Saudi Arabia has denied it was negotiating to move a controversial planned Islamic centre farther away from the site of the September 11 attacks in downtown Manhattan.
Riyadh denies plan to move Park 51
NEW YORK // Saudi Arabia has denied it was negotiating to move a controversial planned Islamic centre farther away from the site of the September 11 attacks in downtown Manhattan.
The New York Post had reported that King Abdullah was considering moving the Park 51 centre to Manhattan's West Village after angry protests against the centre dominated headlines in the United States earlier this year.
But a statement from the Saudi embassy in Washington said the kingdom had "no involvement, either directly or indirectly, with Park 51, formerly known as Cordoba House, in New York City, nor is it involved - in any way - in talks that may be taking placeto relocate the proposed community centre," the Dow Jones news agency reported. "The Government of Saudi Arabia considers this issue a domestic American matter," the e-mailed statement said.
Dudley Gaffin, a New York lawyer, claimed King Abdullah was in talks with officials about moving the centre to St Vincent's medical centre, which closed earlier this year and has become a matter of intense wrangling among New York property agents.
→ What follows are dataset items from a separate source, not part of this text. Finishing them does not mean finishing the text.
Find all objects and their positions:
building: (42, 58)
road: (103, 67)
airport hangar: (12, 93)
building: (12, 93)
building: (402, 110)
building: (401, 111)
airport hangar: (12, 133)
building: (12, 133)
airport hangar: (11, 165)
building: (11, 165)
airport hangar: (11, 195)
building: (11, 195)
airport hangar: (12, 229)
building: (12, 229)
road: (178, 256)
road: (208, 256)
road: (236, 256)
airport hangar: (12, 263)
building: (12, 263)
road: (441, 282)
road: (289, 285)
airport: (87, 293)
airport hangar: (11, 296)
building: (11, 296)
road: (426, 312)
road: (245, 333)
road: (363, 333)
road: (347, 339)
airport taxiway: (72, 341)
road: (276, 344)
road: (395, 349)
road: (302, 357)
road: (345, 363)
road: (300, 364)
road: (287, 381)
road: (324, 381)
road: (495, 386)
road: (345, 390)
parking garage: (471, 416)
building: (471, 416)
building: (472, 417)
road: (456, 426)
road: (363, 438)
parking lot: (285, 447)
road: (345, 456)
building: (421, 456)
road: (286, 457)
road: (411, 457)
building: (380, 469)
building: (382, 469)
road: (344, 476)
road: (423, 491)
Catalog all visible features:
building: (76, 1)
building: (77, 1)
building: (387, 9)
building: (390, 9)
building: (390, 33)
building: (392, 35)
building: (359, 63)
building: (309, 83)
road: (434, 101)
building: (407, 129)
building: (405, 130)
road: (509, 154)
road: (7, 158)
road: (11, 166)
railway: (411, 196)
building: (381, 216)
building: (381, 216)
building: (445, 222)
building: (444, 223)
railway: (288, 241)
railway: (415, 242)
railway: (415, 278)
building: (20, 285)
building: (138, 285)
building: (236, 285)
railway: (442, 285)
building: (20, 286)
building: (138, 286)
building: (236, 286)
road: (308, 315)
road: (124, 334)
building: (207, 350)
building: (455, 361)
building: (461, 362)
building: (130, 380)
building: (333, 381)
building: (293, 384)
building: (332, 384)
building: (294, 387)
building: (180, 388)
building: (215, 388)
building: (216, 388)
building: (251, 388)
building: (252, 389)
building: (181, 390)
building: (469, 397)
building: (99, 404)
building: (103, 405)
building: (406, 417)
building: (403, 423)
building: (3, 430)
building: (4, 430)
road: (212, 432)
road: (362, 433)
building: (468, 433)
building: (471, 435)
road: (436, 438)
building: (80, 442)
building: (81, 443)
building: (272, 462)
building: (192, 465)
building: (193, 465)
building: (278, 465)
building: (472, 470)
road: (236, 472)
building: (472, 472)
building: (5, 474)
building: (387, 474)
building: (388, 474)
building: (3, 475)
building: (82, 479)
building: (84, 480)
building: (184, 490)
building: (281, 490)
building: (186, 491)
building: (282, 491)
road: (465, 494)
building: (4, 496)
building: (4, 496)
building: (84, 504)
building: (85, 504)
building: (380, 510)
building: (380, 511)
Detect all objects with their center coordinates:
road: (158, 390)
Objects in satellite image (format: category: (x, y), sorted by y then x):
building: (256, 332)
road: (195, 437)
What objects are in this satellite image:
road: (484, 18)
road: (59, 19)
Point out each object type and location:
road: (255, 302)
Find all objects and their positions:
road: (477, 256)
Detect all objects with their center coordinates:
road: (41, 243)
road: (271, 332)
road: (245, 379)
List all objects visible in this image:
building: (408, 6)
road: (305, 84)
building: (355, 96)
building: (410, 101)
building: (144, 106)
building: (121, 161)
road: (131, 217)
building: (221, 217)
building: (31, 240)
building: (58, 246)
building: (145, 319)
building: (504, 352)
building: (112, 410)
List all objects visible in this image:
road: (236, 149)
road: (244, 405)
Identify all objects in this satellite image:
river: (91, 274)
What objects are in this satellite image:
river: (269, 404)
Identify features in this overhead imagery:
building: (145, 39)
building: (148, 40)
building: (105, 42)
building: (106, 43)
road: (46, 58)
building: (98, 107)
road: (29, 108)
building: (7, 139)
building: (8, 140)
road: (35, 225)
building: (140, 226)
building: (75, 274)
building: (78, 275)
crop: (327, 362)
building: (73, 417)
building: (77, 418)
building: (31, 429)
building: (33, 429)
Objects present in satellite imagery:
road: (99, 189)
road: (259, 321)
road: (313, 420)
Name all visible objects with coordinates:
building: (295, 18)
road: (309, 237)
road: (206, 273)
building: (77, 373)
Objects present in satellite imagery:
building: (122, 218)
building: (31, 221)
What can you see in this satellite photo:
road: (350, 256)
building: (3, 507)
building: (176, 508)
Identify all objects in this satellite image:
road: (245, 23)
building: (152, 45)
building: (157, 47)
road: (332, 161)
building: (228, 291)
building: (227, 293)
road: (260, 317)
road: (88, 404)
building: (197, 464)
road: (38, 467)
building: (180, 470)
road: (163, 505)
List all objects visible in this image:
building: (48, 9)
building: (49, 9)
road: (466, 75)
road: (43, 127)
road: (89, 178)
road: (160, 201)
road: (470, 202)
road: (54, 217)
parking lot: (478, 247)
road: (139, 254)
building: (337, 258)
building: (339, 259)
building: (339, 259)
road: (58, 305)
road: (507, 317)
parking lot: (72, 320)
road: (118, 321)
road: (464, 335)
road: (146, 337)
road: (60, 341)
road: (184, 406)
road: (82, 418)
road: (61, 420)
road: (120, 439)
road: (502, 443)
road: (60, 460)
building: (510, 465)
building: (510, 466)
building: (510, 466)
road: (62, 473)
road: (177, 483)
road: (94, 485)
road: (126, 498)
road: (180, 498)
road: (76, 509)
Mr Gaffin did not return requests for comment from The National.
Earlier this year, Feisal Abdul Rauf, the Sufi imam behind the planned Islamic centre, said a decision on whether it would remain as planned in lower Manhattan would depend on what was "best for everybody".
The imam said while he was very sensitive to the concerns held by families of al Qa'eda's victims who perished in the World Trade Center about two blocks away, moving the proposed centre would embolden extremists.
The centre's construction is being led by Sharif el-Gamal, a developer, but the project, slated to cost around $100 million (Dh367 million), is beset by financial difficulties.